[Data records]
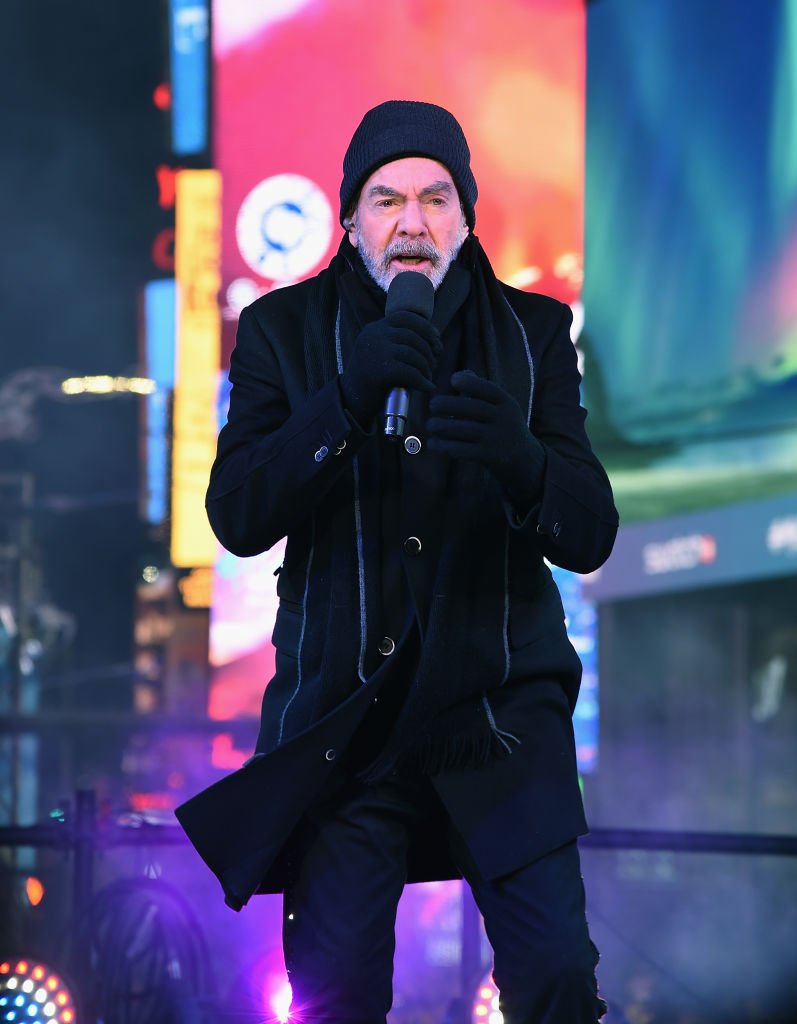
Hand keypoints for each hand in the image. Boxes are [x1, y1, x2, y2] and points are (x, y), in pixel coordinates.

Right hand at [340, 310, 440, 424]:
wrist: (351, 400)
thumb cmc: (372, 377)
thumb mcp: (380, 351)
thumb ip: (398, 342)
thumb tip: (435, 342)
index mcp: (374, 328)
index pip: (405, 317)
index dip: (425, 327)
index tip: (436, 339)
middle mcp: (374, 336)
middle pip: (412, 335)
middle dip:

● **Directions for this task**
Output the records above unchanged, minus their pictures.

● **Response**
Hand keypoints for each hand in the image. Boxes are [x1, y1, x2, y2] and points are (x, y), in pixel coordinates.

Right hand at [340, 310, 440, 424]:
wrist: (351, 400)
thumb cmc: (372, 377)
thumb mcp: (380, 351)
thumb ip: (398, 342)
thumb tip: (435, 342)
index mcp: (374, 328)
index pip: (405, 317)
index dip: (425, 327)
index tip: (436, 339)
middle mcp: (374, 336)
middle pip: (412, 335)
middle dip:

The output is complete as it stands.